**本文抜粋:**
--------------------
いつも見ていた彼女の笑顔はきっと本当に楽しそうで、眩しくて幸せな気持ちになるような笑顔だったのです。

でも、今日の彼女の笑顔は、どこか寂しそうで不安そうで…。

一瞬、目の奥に光るものが見えたような気がしたのでしょう。

それが涙だったのか、春の眩しすぎる日差しのせいなのかわからないのです。

だけど、そのせいでなぜか彼の心は理由もわからない焦燥感に駆られているのではないでしょうか。

過ごした街を思い出とともに

いつもと変わらない街並みにいつもと変わらない行き交う人々。

だけど今日は彼女にとっては忘れられない一日なのです。

その日を心に焼き付けるように、一日中歩き続けているのでしょう。

もしかしたらなかなか離れられずにいるのかもしれません。

この場所での日常がとても愛おしいもので、いつまでも覚えておきたいものなのです。

動き出すそれぞれの時間

甘い匂いの空気と
流れるいつもの景色が
モノクロだった画面に
今色をつけて
訪れた
少し特別な今日

出典: 春を忘れても/作詞:佐竹惇 作曲:佐竹惇

今日という日はふたりにとって、特別な一日なのです。

今までは同じ時間の中を過ごしてきた。
--------------------
**データ:**
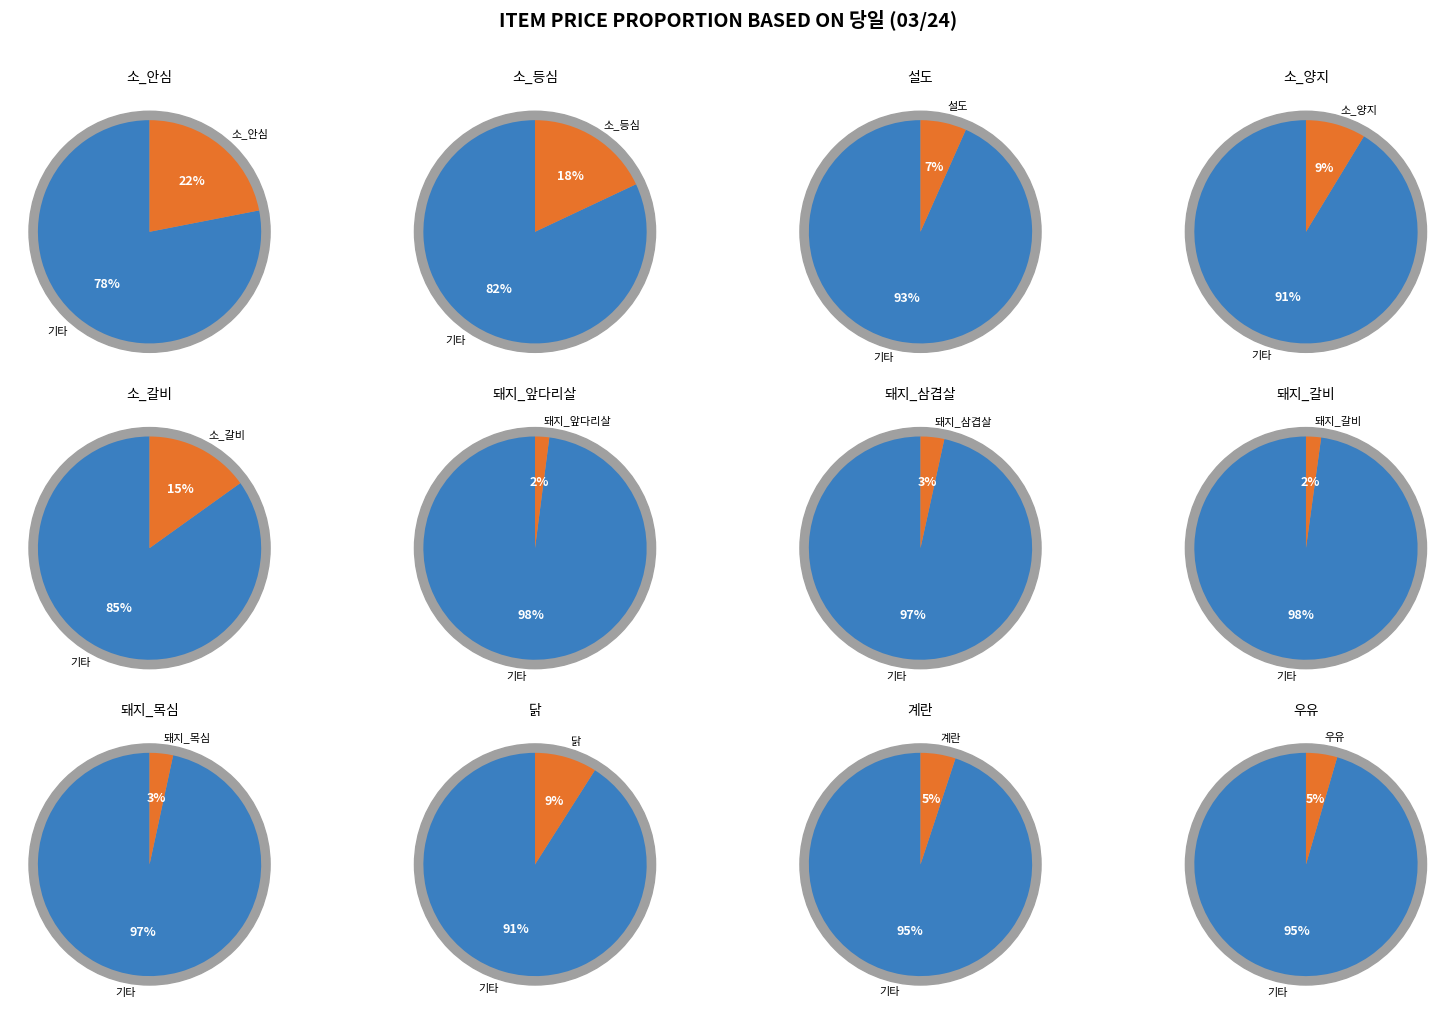

What is the total percentage of 소_안심 and 닭?

30.9%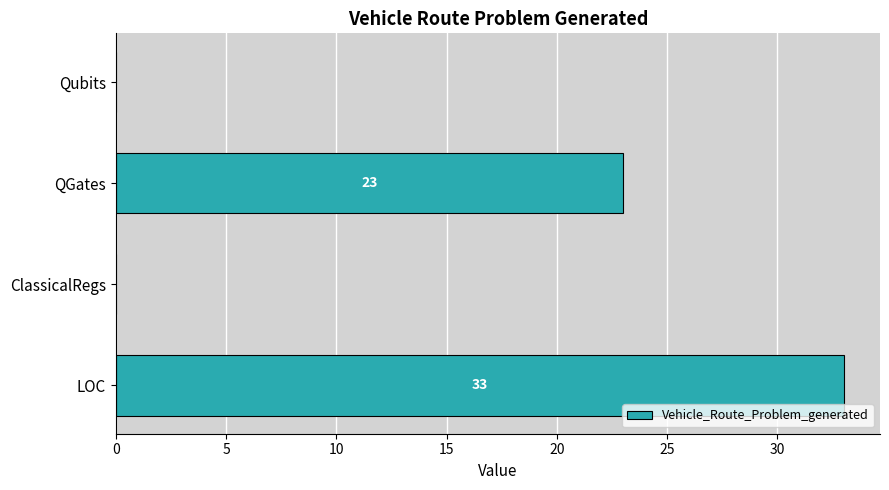

Is it true that the value at QGates is 23?

True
--------------------
**課題指示:**
**a)** 本文に引用されている歌詞はどの行ですか？すべての行を一行ずつ挙げてください。
**b)** 本文の続きを、最後の文の後から書き進めてください。

**解答一覧:**
**a)**
甘い匂いの空気と
流れるいつもの景色が
モノクロだった画面に
今色をつけて
訪れた
少し特別な今日

**b)**
けれどこれからはそれぞれの違う時間の中で違う景色を見ながら過ごしていくのです。

きっと今日という日に感じた空気感は彼にとっても彼女にとっても忘れられないものとなるのでしょう。

今までの居場所に別れを告げて

思い出を辿って心に焼き付けて。彼女は街を見渡せる場所にやってきます。

この場所は彼女にとって特別な場所なのでしょう。

迷ったとき、心が折れそうになったとき、そして、新天地への旅立ちを決めたとき。

いつでもこの場所で観た景色が彼女の支えになっていたのです。

そして旅立つこの日。

きっと勇気をもらいたくて、この場所に自然と足が向いたのではないでしょうか。

この春を君が忘れそうになったら

隣に追いついた君が
いつもの場所に寝癖をつけて
同じ歩幅で歩く君が旅立つ
今日この日
桜の舞う中で揺れていた
君の笑顔はいつもよりも
少しだけ少しだけ泣いてる気がした
桜の咲かない街の中で
いつしか君が春を忘れたら
会いにいくよ
会いにいくから

出典: 春を忘れても/作詞:佐竹惇 作曲:佐竹惇

彼は寂しい顔を見られたくなくて、彼女の前を歩いていたのではないでしょうか。

昨日まで同じ速度で同じ日常を過ごしてきた彼女。

当たり前のように隣を歩いていた彼女も、明日からは特別なものとなるのです。

2行目と3行目の歌詞は彼女への愛おしさを強く感じるフレーズです。

なんてことない、ありふれた時間をかみしめている彼の心の中が見えてくるようです。

彼女はやはりきっと泣いていたのでしょう。

涙を流さず目に涙をためながら笑っていたのです。

そんな彼女を見て彼は寂しいという気持ちを抑えながら心の中で強く誓うのです。

彼女がくじけそうになったとき、今日という日が記憶の中から消えそうになったとき。

そんなときには自分が彼女に必ず会いにいこうと。

後ろ髪を引かれる気持ち

再び彼女は部屋へと戻ります。

これが本当に最後。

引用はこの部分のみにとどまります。